For those who want to point to the Crusades as an example of “blood thirsty” Christian behavior, they are being completely ignorant of history. There’s not space here to go into detail regarding the Crusades, but the short version is that they were the Christian response to hundreds of years of Islam raping, murdering, beheading and burning churches in the Byzantine world and the larger Middle East area. In other words, no problems with Moslems being Moslems and there would have been no Crusades.
That is not the case with the two main divisions of Islam, Sunni and Shiah. Almost immediately upon the death of Mohammad in 632 AD, strife arose as to who would be his successor. This schism is still going strong today, still stuck in a 7th century factional hatred for each other so intense that disagreements turn into bloodshed.
Islam’s horrific treatment of women is perhaps the most widely known example of being stuck (i.e. dead) in a 7th century mindset. There are specific instruction found in Quran 4:34 and in Quran 38:44 as to the proper way to beat a woman. More verses to this affect can be found in the Hadith and Sira (collections of Islamic traditions and laws as attributed to Mohammad.)
Granted, western societies have been slow in granting all legal rights to women over the years but it’s been done because we know it’s the right thing to do…and we have laws against beating women.
Islam has not grown beyond it’s tradition of keeping slaves. While the practice of slavery varies among the many different Islamic nations, for a good example, read the chapter on the north African country of Mauritania found in the book Disposable People by Kevin Bales. And while Western civilization has banned traditional slavery, several Islamic states are still functioning within a 7th century perspective towards one human owning another.
Our very Bible is an example of the living God. The canon of scripture comprising 66 different “books” that is found within our Old and New Testaments was written by 40 different authors, from three different continents, over a period of more than 1600 years. There is a common thread from Genesis to Revelation regarding God and His relationship with humankind. The Bible explains the Bible and offers a continual means of having a personal relationship with the living God.

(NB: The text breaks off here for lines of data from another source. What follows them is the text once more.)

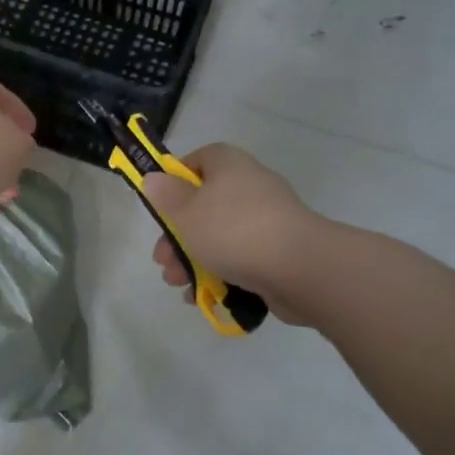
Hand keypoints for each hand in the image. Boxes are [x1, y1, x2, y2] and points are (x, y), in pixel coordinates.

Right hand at [141, 144, 320, 325]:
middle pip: (204, 204)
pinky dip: (219, 273)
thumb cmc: (233, 231)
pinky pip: (240, 258)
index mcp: (229, 166)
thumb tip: (154, 178)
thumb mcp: (185, 212)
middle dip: (177, 235)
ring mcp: (267, 220)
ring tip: (176, 283)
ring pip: (219, 235)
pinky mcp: (278, 251)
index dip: (175, 180)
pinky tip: (201, 294)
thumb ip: (165, 196)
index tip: (159, 206)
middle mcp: (250, 186)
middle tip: (162, 259)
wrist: (300, 269)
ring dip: (192, 259)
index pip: (198, 160)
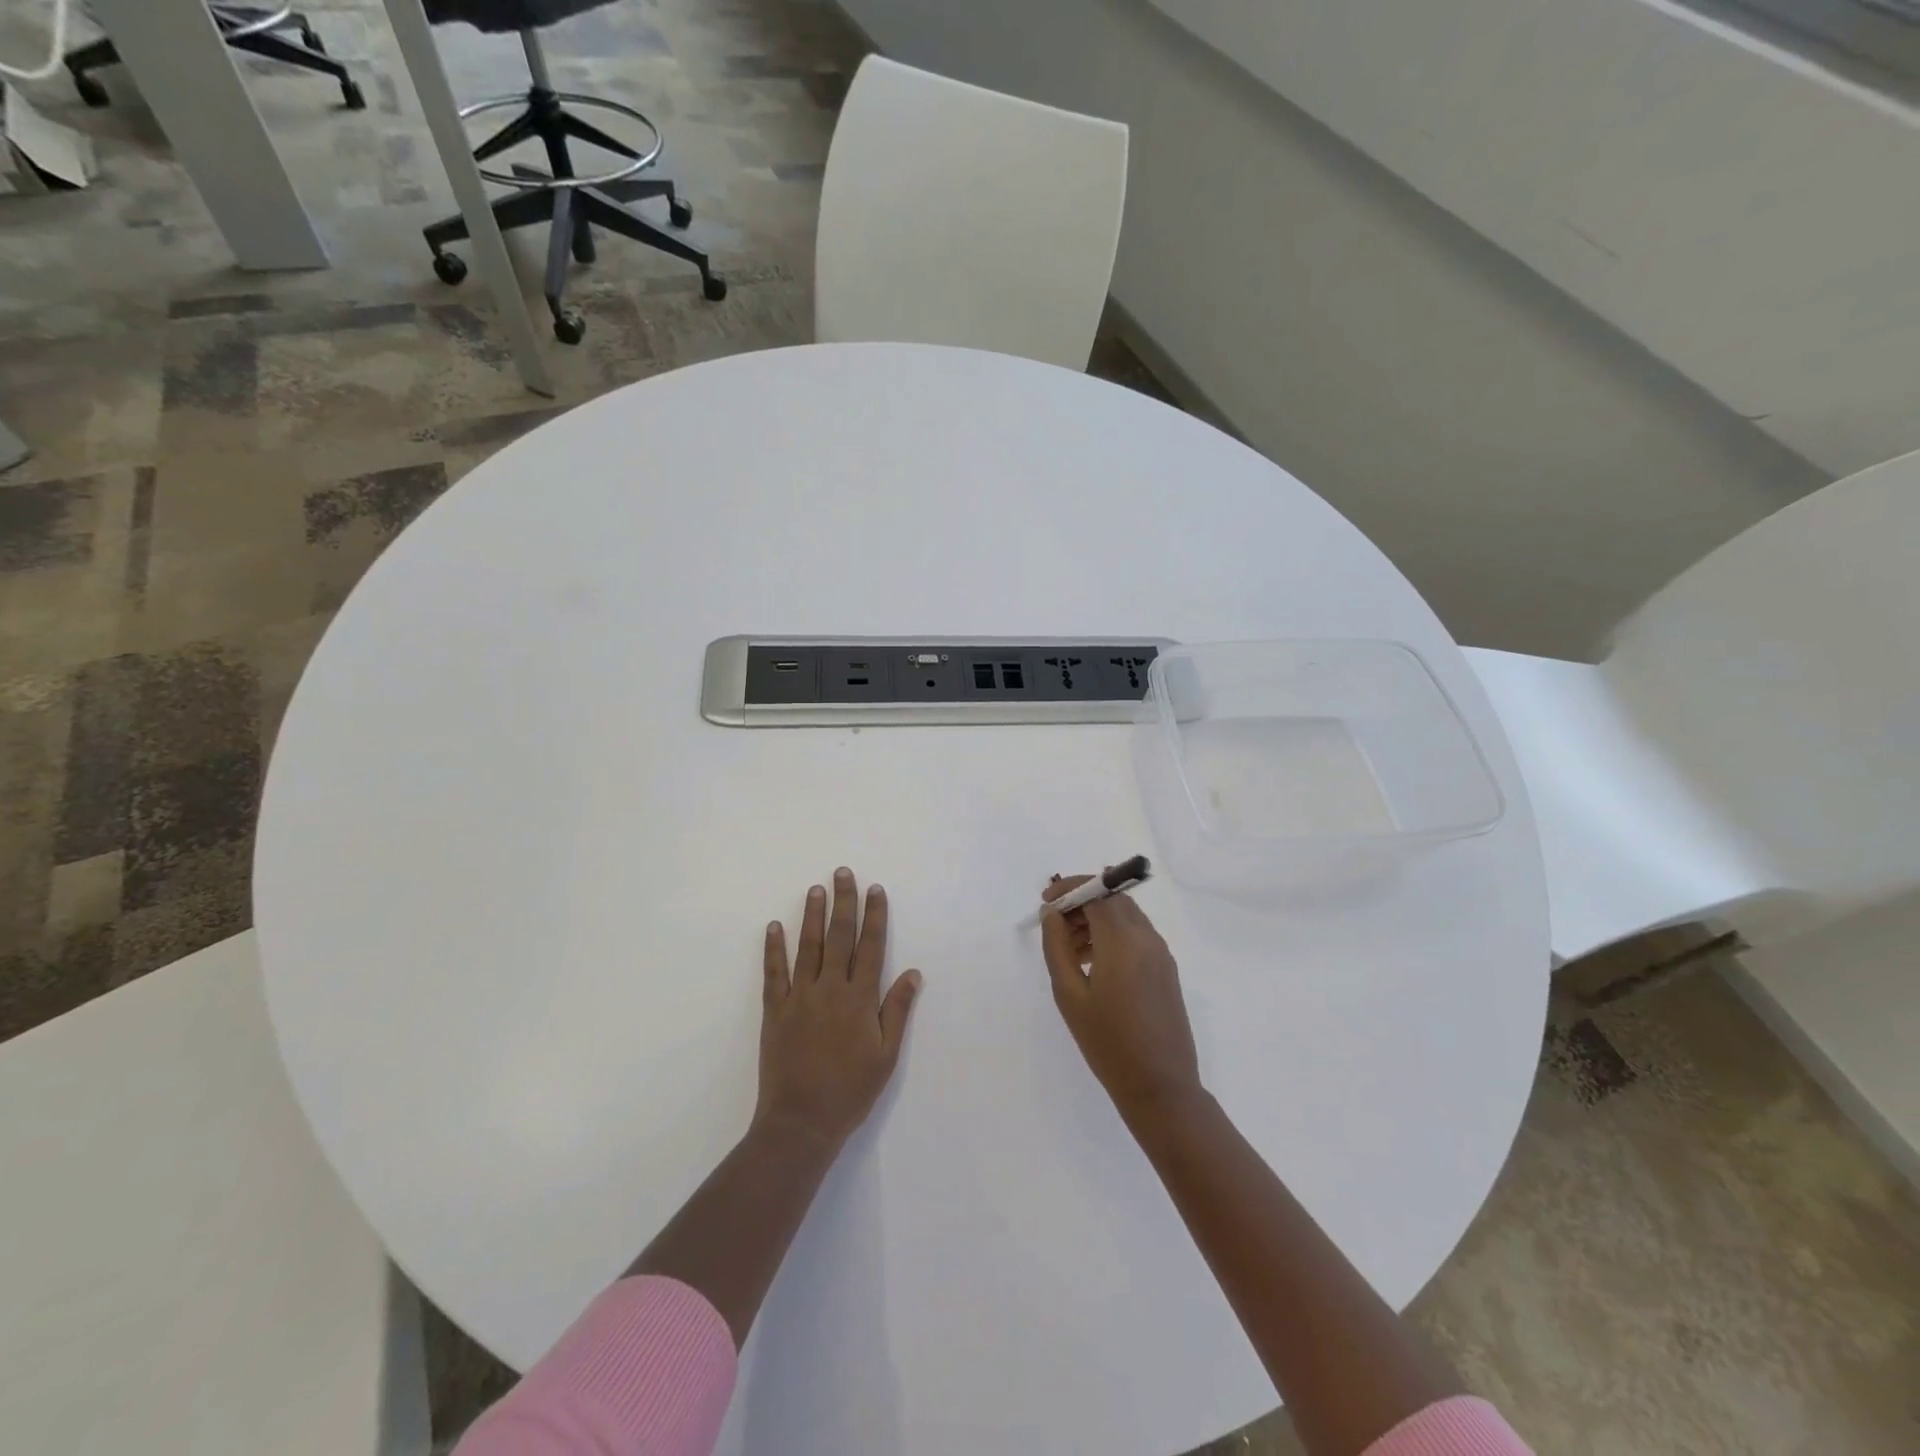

The Quran of Islam is the work of one man and is filled with more instruction on how to deal with non-Moslems than how to convert and therefore elevate an unbeliever to a better life. There will be no “better life” in Islam except through coercion.
Christianity has grown away from it’s mistakes and will continue to do so because we have the power and right to evaluate each other and our leaders, without resorting to bloodshed. That is the sign of a true, living thing that can continue to develop.
Islam is dead, being stuck in a 7th century mentality that uses violence as a means to an end. The only growth that Islam has shown in 1400 years is that now it can obtain weapons far more powerful than anything available during Mohammad’s day. One Moslem hell bent on obtaining his 72 virgins can kill hundreds in one incident. Other than that, the mindset is the same…the dead will only relate to the death of others. But dead things don’t grow. Growth only comes from life, and where life flourishes, growth will be sustained.